(Given records)

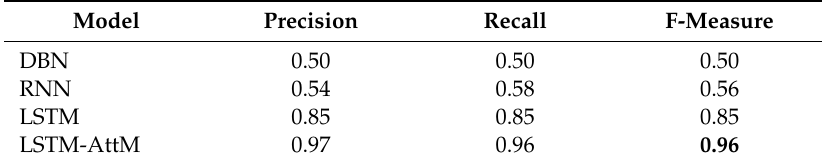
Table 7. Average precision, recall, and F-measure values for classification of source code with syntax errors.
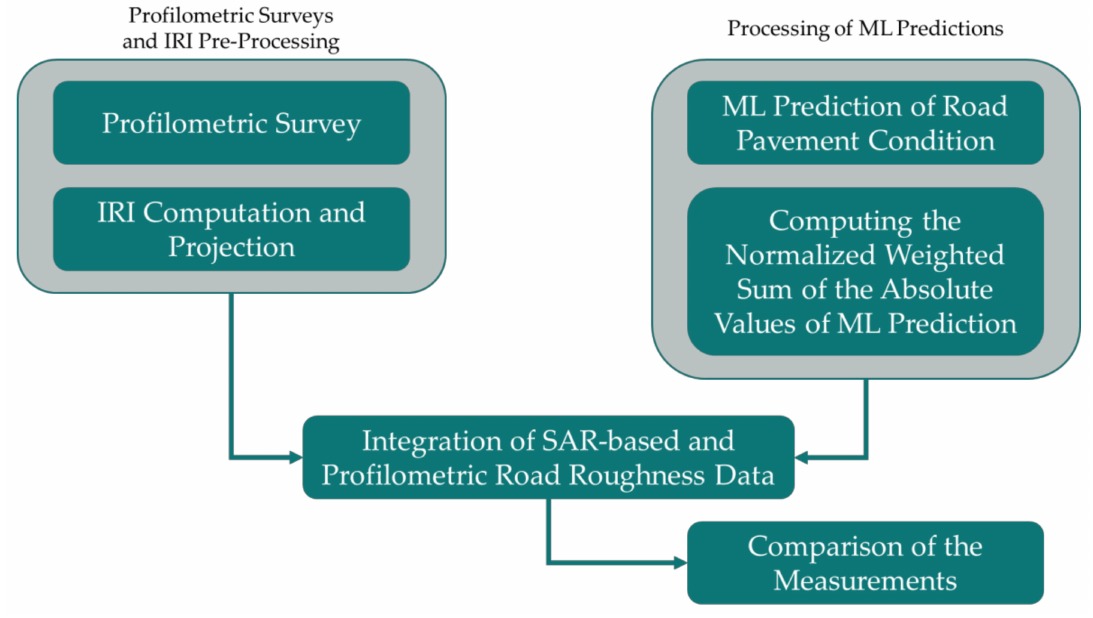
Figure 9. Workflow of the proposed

(End Given records)
(Given records)

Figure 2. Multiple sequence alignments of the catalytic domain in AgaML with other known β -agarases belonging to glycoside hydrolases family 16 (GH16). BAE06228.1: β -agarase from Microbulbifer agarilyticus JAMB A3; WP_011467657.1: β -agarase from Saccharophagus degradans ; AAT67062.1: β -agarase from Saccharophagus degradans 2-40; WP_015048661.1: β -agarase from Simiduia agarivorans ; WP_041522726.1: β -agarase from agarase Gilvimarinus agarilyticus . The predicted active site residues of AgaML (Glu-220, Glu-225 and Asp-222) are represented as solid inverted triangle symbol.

(End Given records)

■ **Work order**: Please report every line of the listing that contains the string "Figure".

■ **Task response**:
Figure 9. Workflow of the proposed
Figure 2. Multiple sequence alignments of the catalytic domain in AgaML with other known β -agarases belonging to glycoside hydrolases family 16 (GH16). BAE06228.1: β -agarase from Microbulbifer agarilyticus JAMB A3; WP_011467657.1: β -agarase from Saccharophagus degradans ; AAT67062.1: β -agarase from Saccharophagus degradans 2-40; WP_015048661.1: β -agarase from Simiduia agarivorans ; WP_041522726.1: β -agarase from agarase Gilvimarinus agarilyticus . The predicted active site residues of AgaML (Glu-220, Glu-225 and Asp-222) are represented as solid inverted triangle symbol.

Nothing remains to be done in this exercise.